Он тут же вспомнил их встречу, этот ресторан военного времени, где он понял, как Вентру непреодолимо тянуло к женщинам и в то же время как тот их ненавидел. Стив был ошеломлен, когда узнал, что он стал мужем Файи, но сразу поверил в это. Еще одна легенда в истории танцовщицы? А ребенок, был ли он?
— А ты, Макс, когда ты женишься? — продолжил он без всякого перехода.
— Через три месяца. В феврале. Позже я буду слишком занят. Венеция красива и зимой.
— Венеция?
— Свадебное путешествие… Я приглашаю тебя в Париж на бракосочетание.
— Спасибо, но извини: я смогу приехать, может быть, в мае или июне. Я бы снял виллу на Ривьере.
— Бьюсь об заклад, этим утром ты и слышать не хотел о Франции!

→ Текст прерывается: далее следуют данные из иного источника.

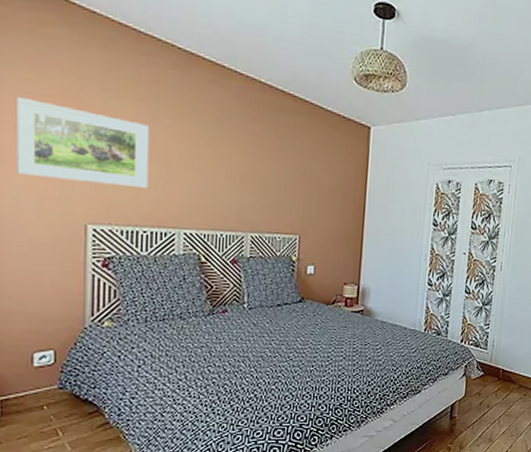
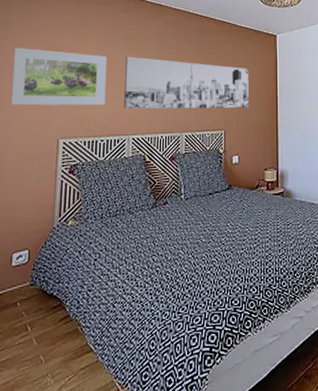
wall art: none [173,129,333,213] -> present [124,56,249,109]

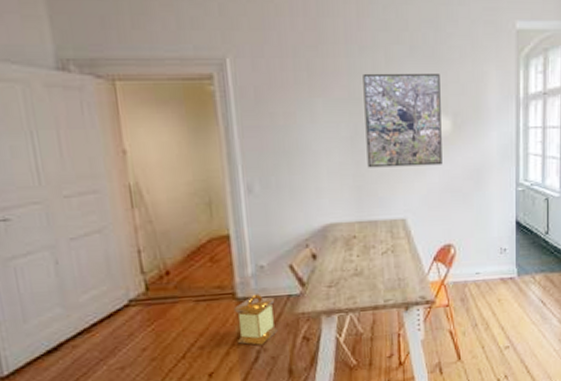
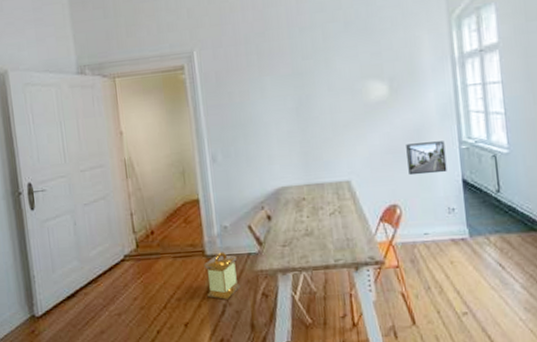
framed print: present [363,73,442,168] -> none [304,44,382,135]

— Не знаю, если честно сказать. Просто пришла идея в голову.
Он вынул ноги из воды и стал энергично отряхивать с них капли.
— Во всяком случае, не беспокойся. Эта девушка, как и все кинодивы, — авантюристка без особого размаха. Она напоминает мне Теду Бара, модную в то время, когда я вернулся из Европы, женщину-вамп. Продюсеры выдумывали о ней немыслимые истории. Уверяли, что ее настоящее имя Араб Дет, а Теда Бара — анаграмма этого имени. Говорили, что она родилась под сенью пирамид, что по завещанию родителей к ней перешли пергаменты, хранящие последние секреты сфинксов и фараонов… Она недолго исполняла роли фатальных женщин, что меня совсем не удивляет. Эти глупые истории совсем отвадили меня от кино!
Слуга принес еще кофе. Поток свежего воздуха проник в комнату. Стив вздрогнул и надел ботинки.
— Суета это все. Женские романы. Они все выдумывают о себе истории. Файя тоже.
— Откуда она была родом?
— Я знаю не больше тебя. Она, конечно, придумала собственную тайну. На первый взгляд она казалась очень простой, но как только к ней начинали приближаться, она воздвигала стену. Медленно, но верно. Кирпич за кирпичом.
Стив повторил движение строителя. Его тон изменился, стал резче:
— …Конечно, и мы, мужчины, тоже придумываем себе романы. И ты, Макс, если тебя беспокоят эти фотографии, значит, ты все еще помнишь свой роман.
— Ты ошибаешься. Меня интересует только политика. И Мэй.